Since the early 2000s, digital soil maps have been successfully used for various applications, including precision agriculture, environmental assessments and land use management. Globally, however, there are large disparities in the availability of soil data on which digital soil mapping (DSM) models can be fitted. Several studies attempted to transfer a DSM model fitted from an area with a well-developed soil database to map the soil in areas with low sampling density. This usually is a challenging task because two areas have hardly ever the same soil-forming factors in two different regions of the world. In this study, we aim to determine whether finding homosoils (i.e., locations sharing similar soil-forming factors) can help transferring soil information by means of a DSM model extrapolation. We hypothesize that within areas in the world considered as homosoils, one can leverage on areas with high sampling density and fit a DSM model, which can then be extrapolated geographically to an area with little or no data. We collected publicly available soil data for clay, silt, sand, organic carbon (OC), pH and total nitrogen (N) within our study area in Mali, West Africa and its homosoils. We fitted a regression tree model between the soil properties and environmental covariates of the homosoils, and applied this model to our study area in Mali. Several calibration and validation strategies were explored. We also compared our approach with existing maps made at a global and a continental scale. We concluded that geographic model extrapolation within homosoils was possible, but that model accuracy dramatically improved when local data were included in the calibration dataset. The maps produced from models fitted with data from homosoils were more accurate than existing products for this study area, for three (silt, sand, pH) out of six soil properties. This study would be relevant to areas with very little or no soil data to carry critical soils and environmental risk assessments at a regional level. Highlights Soil mapping models were fitted with soil data within the homosoils of Mali. The fitted models were applied to our study area. Model accuracy dramatically improved when including local data. Homosoil maps were more accurate for 3 out of 6 soil properties compared to global and continental maps. New opportunity to map the regional soil pattern of areas with limited soil data coverage.

Automated summary

Digital soil mapping has been successfully used for various applications since the early 2000s.
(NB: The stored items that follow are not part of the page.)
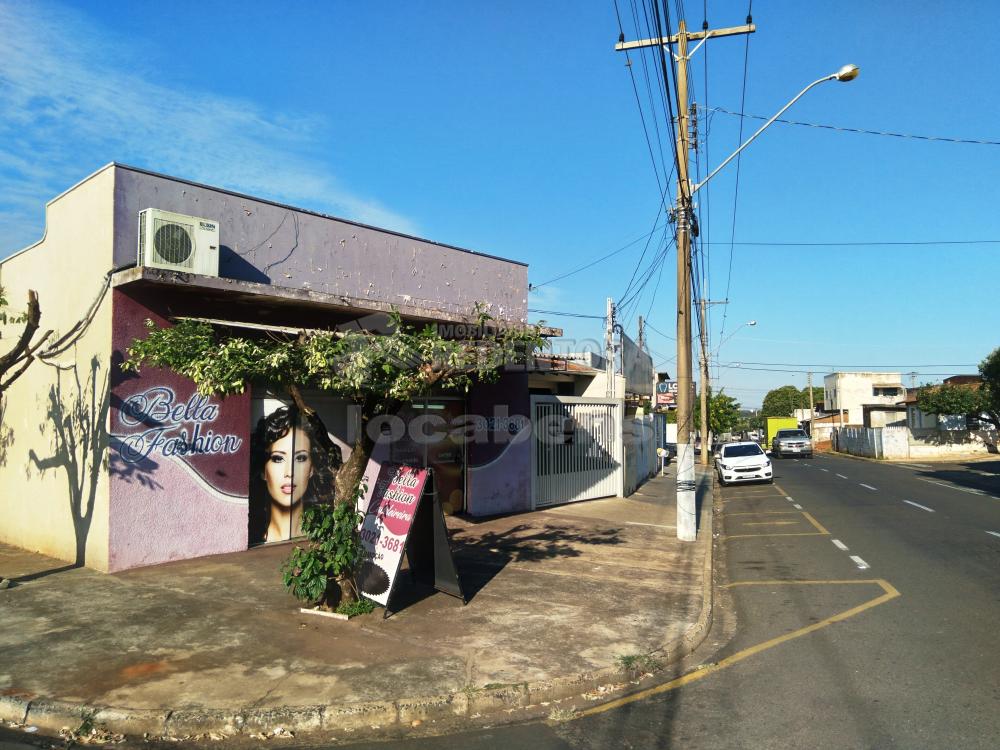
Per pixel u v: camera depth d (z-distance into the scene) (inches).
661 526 555.2
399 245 497.7
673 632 280.5
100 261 350.0
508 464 589.3
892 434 1774.1
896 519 608.4
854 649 265.0
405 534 293.1
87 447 355.6
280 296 358.9
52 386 388.2
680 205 501.0
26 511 407.8
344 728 198.1
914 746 182.4
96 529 346.6
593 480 701.3
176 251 342.6
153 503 354.0
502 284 582.9
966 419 1822.1
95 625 267.4
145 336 347.3
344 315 423.5
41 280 403.9
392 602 312.2
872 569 407.5
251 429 402.9
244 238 402.6
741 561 455.8
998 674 233.0
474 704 212.1
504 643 262.1
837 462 1594.5
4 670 222.7
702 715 207.8
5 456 431.5
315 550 290.0
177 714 193.9
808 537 536.7
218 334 370.0
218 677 221.3
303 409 293.0
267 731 194.4
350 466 292.5
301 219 435.5
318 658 240.5
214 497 378.3
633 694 227.3
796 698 218.2
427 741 192.2
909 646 265.6
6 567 356.2
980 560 420.2
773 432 2517.2
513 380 595.5
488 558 411.8
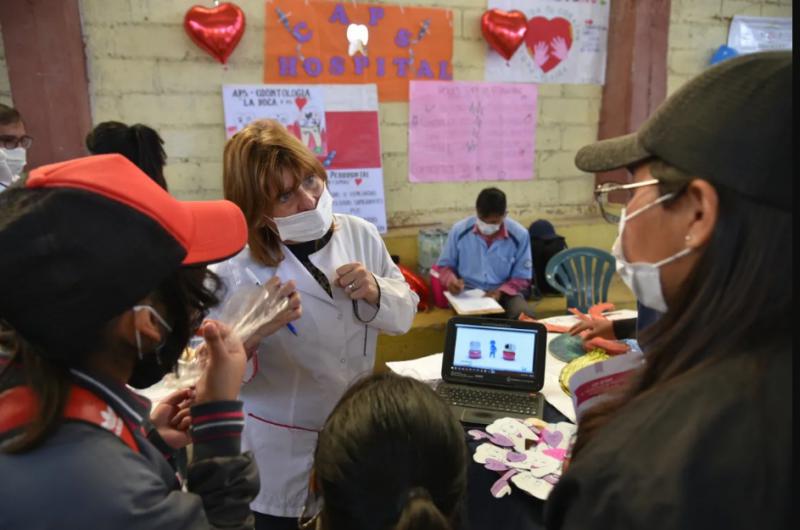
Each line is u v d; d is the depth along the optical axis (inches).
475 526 35.9
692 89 18.7
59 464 18.6
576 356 60.0
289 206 46.3
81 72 106.6
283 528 52.3
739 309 17.6
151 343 23.4
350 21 119.9
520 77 134.9
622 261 23.4
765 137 16.5
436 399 25.5
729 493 15.7
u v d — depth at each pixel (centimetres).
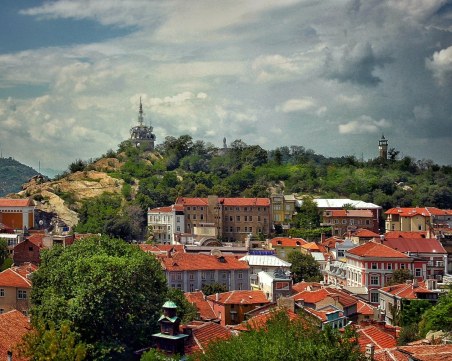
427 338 10506
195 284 19650
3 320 10212
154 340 11188
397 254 19800
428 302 15062
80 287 11419
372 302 18100
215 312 15738
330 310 13725
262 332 8269
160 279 13338
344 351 7512
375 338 10431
However, the availability of soil data globally is uneven, posing challenges for fitting digital soil mapping (DSM) models. This study explores the possibility of transferring soil information through geographic model extrapolation within homosoils. Soil data from Mali, West Africa and its homosoils were collected, and a regression tree model was fitted to the data. The study concludes that extrapolating models within homosoils is possible and leads to more accurate maps compared to existing global and continental maps.